Lastly, Jesus himself points his hearers back to this story that we are looking at today and paints the pagan, Gentiles of Ninevah with a beautiful brush of faithfulness, repentance, and justification. And paints his hearers as faithless, unrepentant and unjustified. In Luke 11:29-32 we read this, “As the crowds increased, Jesus said, “This is a wicked generation. It asks for a sign, but none will be given it except the sign of Jonah. For as Jonah was a sign to the Ninevites, so also will the Son of Man be to this generation. The Queen of the South will rise at the judgment with the people of this generation and condemn them, for she came from the ends of the earth to listen to Solomon’s wisdom; and now something greater than Solomon is here. The men of Nineveh will stand up at the judgment with this generation and condemn it, for they repented at the preaching of Jonah; and now something greater than Jonah is here.” Jesus was driving home the same point that the writer of Jonah was driving. That the pagan, gentile people (whether of Jesus day) or of Jonah’s had a more open heart to the things of God than the religious people of Jesus’ day (or Jonah’s day for that matter). Could we say that about our own day? That people who are “outside” the Christian faith might have a more open heart to the things of God than “Christians”? Interesting question that we’ll explore together. So to end the story, the entire city of Ninevah, from greatest to least, from the King of Assyria to the livestock, sitting in sackcloth and ashes, fasting, and calling upon God in repentance. God hears their cries of repentance, their cries of mercy, and their pleading for forgiveness, and he relents from the destruction that he had planned (which would be an interesting discussion sometime).

So let’s turn to the question that I just asked about people outside the Christian faith having a more open heart to the things of God than Christians and a few other questions to unpack and apply this Scripture into our lives here in the 21st century.

Discussion Questions:

1. What thoughts, comments, insights, questions, push back, etc.. do you have regarding the message and/or the Scripture? 2. Who is God calling you to be on mission with and on mission for? Have you obeyed this call and if so out of what? (Love, Compassion, Duty, etc..) 3. Have you ever experienced a person who wasn't a "follower of Jesus" looking more like a follower of Jesus, than someone who claimed the name of Jesus? If so, share with us the story. What do you do with that? 4. What is God saying to you and what are you going to go about it? What is God saying to us and what should we do about it?

*****

*TASK 1*
In the records, repeat the lines from the one with "1.15 to 1.65: 3" through the one with "Which series has the widest spread of values?", including both of those lines.

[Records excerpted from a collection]
*****

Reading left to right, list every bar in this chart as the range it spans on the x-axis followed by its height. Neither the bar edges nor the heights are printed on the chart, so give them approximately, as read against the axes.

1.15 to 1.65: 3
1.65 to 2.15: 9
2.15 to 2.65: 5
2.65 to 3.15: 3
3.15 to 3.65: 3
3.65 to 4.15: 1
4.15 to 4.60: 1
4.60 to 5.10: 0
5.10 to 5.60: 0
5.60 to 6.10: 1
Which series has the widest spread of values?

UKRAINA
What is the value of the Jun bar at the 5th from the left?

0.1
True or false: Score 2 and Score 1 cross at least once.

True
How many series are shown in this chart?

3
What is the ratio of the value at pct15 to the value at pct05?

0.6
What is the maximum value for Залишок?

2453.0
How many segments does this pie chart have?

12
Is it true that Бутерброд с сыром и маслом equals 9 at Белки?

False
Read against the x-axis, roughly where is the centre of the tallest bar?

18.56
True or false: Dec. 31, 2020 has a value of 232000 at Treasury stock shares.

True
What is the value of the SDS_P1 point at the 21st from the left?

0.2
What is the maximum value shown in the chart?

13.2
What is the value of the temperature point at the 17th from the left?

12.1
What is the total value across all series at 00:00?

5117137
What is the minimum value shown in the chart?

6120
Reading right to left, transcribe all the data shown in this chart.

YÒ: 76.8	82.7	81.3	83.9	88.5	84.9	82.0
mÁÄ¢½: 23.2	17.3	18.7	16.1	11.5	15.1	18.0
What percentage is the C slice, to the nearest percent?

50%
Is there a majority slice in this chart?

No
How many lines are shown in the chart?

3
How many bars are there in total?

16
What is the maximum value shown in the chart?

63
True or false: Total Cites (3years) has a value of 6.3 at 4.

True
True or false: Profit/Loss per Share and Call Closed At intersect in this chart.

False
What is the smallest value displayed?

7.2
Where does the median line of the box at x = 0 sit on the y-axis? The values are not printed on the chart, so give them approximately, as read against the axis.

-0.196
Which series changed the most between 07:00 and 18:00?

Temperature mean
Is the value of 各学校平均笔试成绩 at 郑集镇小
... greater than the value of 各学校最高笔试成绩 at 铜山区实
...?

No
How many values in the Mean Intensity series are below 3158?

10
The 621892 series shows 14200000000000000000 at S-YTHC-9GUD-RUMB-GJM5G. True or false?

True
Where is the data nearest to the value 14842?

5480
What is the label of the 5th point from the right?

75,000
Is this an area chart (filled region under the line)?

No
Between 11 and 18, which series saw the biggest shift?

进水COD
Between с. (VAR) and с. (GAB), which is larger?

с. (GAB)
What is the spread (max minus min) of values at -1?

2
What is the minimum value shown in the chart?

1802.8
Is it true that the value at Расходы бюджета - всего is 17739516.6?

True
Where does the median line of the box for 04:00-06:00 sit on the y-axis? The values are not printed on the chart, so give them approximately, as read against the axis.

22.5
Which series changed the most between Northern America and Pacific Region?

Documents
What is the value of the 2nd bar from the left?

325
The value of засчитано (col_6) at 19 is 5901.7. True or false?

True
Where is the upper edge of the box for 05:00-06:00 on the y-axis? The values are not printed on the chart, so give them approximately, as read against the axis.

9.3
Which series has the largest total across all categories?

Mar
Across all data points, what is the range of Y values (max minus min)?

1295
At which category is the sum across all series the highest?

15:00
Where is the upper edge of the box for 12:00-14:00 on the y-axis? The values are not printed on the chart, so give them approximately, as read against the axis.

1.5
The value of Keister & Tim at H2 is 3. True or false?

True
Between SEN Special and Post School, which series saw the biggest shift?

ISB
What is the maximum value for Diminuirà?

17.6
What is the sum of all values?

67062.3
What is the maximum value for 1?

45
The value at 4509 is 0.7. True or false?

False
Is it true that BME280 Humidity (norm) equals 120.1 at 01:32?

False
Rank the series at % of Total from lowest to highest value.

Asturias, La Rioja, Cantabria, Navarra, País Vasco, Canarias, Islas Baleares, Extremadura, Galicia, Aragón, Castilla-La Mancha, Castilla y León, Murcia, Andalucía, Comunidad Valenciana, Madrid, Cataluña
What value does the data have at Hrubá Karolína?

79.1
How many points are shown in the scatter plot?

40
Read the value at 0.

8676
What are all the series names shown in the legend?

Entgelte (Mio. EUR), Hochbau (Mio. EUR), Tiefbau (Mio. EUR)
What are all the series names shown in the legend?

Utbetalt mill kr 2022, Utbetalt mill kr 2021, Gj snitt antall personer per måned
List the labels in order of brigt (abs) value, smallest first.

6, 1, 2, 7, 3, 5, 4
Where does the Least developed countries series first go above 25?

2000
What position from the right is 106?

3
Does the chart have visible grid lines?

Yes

*****

*TASK 2*
Decide whether each statement agrees with the passage on Jonah and Nineveh, answering yes or no and quoting the deciding words: (a) Jesus says the men of Nineveh will condemn this generation because they repented at Jonah's preaching. (b) The passage quotes its words of Jesus from Matthew 12. (c) The King of Assyria was left out of the city's fasting in sackcloth and ashes.

*WRITTEN SOLUTION 1*
1.15 to 1.65: 3
1.65 to 2.15: 9
2.15 to 2.65: 5
2.65 to 3.15: 3
3.15 to 3.65: 3
3.65 to 4.15: 1
4.15 to 4.60: 1
4.60 to 5.10: 0
5.10 to 5.60: 0
5.60 to 6.10: 1
Which series has the widest spread of values?

*WRITTEN SOLUTION 2*
(a) Yes: "The men of Nineveh will stand up at the judgment with this generation and condemn it, for they repented at the preaching of Jonah"
(b) No: "In Luke 11:29-32 we read this"
(c) No: "from the King of Assyria to the livestock, sitting in sackcloth and ashes, fasting"